- [TRY IT]
Only the lines of the data below from the one with "23: (280, 325, 0.51)" through the one with "38: (691, 255, 0.44)" are wanted. Repeat them exactly.

[Collected data entries]

%%

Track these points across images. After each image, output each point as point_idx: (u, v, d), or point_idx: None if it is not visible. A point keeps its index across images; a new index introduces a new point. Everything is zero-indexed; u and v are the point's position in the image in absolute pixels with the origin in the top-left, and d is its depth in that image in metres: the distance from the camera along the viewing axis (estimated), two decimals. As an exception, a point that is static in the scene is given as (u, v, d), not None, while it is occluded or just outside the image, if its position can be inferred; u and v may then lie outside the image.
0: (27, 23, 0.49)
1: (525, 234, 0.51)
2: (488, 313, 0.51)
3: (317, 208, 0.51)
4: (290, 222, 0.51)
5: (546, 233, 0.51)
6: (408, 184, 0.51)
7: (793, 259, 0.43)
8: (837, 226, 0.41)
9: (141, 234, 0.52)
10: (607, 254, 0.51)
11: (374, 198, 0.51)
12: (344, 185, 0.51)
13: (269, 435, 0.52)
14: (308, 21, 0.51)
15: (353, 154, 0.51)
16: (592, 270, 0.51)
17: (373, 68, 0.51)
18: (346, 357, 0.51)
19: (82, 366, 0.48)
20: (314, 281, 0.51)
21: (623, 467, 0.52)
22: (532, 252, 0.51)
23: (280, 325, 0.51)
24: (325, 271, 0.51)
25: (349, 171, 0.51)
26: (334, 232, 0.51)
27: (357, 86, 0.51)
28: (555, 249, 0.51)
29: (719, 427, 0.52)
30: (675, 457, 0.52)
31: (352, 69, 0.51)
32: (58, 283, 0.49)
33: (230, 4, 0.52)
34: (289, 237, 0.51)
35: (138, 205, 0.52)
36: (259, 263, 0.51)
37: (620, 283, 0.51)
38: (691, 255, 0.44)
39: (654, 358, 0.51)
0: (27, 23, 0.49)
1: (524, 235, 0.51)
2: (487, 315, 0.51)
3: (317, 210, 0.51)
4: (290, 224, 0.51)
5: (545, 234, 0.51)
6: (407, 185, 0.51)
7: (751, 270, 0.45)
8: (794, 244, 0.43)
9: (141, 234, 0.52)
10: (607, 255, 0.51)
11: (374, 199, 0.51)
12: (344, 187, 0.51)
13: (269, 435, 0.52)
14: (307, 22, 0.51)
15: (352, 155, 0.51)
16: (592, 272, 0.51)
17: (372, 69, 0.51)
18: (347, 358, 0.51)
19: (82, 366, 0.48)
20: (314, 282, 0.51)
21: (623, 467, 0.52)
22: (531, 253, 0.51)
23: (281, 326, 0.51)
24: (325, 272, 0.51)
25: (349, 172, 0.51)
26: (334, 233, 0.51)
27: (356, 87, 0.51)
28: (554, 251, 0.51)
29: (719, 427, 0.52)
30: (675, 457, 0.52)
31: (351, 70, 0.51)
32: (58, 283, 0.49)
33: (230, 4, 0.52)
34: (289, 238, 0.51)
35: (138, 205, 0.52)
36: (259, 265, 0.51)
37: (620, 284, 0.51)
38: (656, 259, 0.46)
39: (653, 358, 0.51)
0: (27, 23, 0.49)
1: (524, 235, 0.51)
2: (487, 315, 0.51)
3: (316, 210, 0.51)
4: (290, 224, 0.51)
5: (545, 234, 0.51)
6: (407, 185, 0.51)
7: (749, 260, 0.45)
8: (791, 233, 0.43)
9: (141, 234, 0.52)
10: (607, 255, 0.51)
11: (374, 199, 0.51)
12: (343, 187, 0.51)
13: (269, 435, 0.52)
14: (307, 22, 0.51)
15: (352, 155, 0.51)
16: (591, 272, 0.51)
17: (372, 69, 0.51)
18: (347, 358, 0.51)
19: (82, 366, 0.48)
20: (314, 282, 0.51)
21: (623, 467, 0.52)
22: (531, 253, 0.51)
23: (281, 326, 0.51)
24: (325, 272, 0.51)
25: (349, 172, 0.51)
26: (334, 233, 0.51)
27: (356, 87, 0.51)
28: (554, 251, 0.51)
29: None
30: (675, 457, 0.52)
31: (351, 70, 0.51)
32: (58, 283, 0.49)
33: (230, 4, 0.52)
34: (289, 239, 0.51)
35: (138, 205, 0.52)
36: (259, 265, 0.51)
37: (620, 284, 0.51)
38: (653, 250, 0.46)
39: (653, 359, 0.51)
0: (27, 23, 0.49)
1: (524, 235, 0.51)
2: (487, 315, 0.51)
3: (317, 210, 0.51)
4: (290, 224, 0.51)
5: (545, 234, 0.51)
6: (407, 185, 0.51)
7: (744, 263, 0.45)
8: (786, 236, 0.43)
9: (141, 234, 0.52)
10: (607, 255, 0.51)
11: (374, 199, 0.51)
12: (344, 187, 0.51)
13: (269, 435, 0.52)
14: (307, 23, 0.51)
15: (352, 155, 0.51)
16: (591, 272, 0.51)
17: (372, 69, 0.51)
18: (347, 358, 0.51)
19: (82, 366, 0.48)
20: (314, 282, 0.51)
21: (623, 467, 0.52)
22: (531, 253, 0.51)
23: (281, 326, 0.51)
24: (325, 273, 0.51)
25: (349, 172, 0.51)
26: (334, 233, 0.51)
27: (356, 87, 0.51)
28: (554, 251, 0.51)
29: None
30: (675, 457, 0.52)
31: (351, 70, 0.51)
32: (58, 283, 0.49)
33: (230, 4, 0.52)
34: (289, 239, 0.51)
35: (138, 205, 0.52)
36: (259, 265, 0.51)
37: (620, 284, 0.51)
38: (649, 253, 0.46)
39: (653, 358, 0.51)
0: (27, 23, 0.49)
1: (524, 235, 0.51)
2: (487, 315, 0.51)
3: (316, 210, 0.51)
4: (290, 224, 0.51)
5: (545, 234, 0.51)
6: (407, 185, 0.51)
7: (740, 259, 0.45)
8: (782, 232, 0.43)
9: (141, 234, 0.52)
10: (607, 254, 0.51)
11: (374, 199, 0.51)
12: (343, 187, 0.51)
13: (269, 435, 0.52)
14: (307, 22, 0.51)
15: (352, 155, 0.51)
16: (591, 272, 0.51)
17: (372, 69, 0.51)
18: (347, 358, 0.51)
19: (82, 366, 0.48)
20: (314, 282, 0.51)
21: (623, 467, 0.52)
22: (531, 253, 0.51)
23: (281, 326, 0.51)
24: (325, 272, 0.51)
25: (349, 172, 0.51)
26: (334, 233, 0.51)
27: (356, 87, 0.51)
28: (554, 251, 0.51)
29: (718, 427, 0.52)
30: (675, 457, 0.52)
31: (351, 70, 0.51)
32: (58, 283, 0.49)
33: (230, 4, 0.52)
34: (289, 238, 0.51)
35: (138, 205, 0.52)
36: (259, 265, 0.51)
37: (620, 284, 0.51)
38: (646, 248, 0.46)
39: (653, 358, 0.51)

%%

- [TASK ANSWER]
23: (280, 325, 0.51)
24: (325, 271, 0.51)
25: (349, 171, 0.51)
26: (334, 232, 0.51)
27: (357, 86, 0.51)
28: (555, 249, 0.51)
29: (719, 427, 0.52)
30: (675, 457, 0.52)
31: (352, 69, 0.51)
32: (58, 283, 0.49)
33: (230, 4, 0.52)
34: (289, 237, 0.51)
35: (138, 205, 0.52)
36: (259, 263, 0.51)
37: (620, 283, 0.51)
38: (691, 255, 0.44)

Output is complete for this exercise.